See [reproducible-builds.org](https://reproducible-builds.org/docs/source-date-epoch/) for more information.

## Smart Dependency Layering

`ocibuild` automatically separates your release into multiple OCI layers for optimal caching in CI/CD pipelines. When only your application code changes, registries only need to store and transfer the app layer — dependencies remain cached.

### Layer Structure

| Layer    | Contents                                       | When it changes            |
|----------|------------------------------------------------|----------------------------|
| **Base** | OS files from base image                       | Base image updated         |
| **ERTS** | ERTS + OTP libs (stdlib, kernel, crypto, etc.) | Erlang/OTP version updated |
| **Deps** | Third-party dependencies from lock file        | Dependencies updated       |
| **App**  | Your application code, `bin/`, `releases/`     | Your code changes          |

**Note:** The ERTS layer is only created when `include_erts: true` (the default).
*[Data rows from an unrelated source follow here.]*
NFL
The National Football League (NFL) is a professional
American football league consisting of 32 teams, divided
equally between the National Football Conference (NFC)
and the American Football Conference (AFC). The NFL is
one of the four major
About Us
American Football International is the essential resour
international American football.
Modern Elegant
When `include_erts: false`, OTP libs are included in the Deps layer since they come from the base image and are stable like dependencies.

### How It Works

`ocibuild` uses your lock file (`rebar.lock` or `mix.lock`) as the source of truth:

1. **App layer**: Files matching your application name
2. **Deps layer**: Files matching packages listed in your lock file
3. **ERTS layer**: Everything else (`erts-*` directory and OTP libraries)

This approach requires no configuration and has zero maintenance overhead — it automatically adapts to your project's dependencies.

### Benefits

```
# First build: all layers uploaded
Layer 1/3 (erts, amd64)         : [==============================] 45 MB
Layer 2/3 (deps, amd64)         : [==============================] 12 MB
Layer 3/3 (app, amd64)          : [==============================]  2 MB
Layer 4/4 (sbom, amd64)         : [==============================] 100% 3.4 KB/3.4 KB


# After code change: only app layer uploaded
Layer 1/3 (erts, amd64)         : exists (skipped)
Layer 2/3 (deps, amd64)         : exists (skipped)
Layer 3/3 (app, amd64)          : [==============================]  2 MB
Layer 4/4 (sbom, amd64)         : [==============================] 100% 3.4 KB/3.4 KB
```

Typical improvements:
- **80-90% smaller uploads** when only app code changes
- **Faster CI/CD pipelines** due to layer caching
- **Reduced registry storage** through layer deduplication

### Reproducible Builds Required for Layer Caching

For layer caching to work across builds, you **must** use reproducible builds by setting `SOURCE_DATE_EPOCH`. Without it, each build produces different layer digests (due to varying timestamps), causing all layers to be re-uploaded.

```bash
# Use the last git commit timestamp (recommended)
export SOURCE_DATE_EPOCH=$(git log -1 --format=%ct)
rebar3 ocibuild -t myapp:1.0.0 --push ghcr.io/myorg
```

**CI/CD Examples:**

```yaml
# GitHub Actions
- run: |
    export SOURCE_DATE_EPOCH=$(git log -1 --format=%ct)
    mix ocibuild --push ghcr.io/myorg

# GitLab CI
build:
  script:
    - export SOURCE_DATE_EPOCH=$(git log -1 --format=%ct)
    - mix ocibuild --push registry.gitlab.com/myorg
```

See the [Reproducible Builds](#reproducible-builds) section for more details.

### Fallback Behavior

Smart layering is automatically enabled when a lock file is present. Without a lock file (or if parsing fails), all files go into a single layer — ensuring backward compatibility.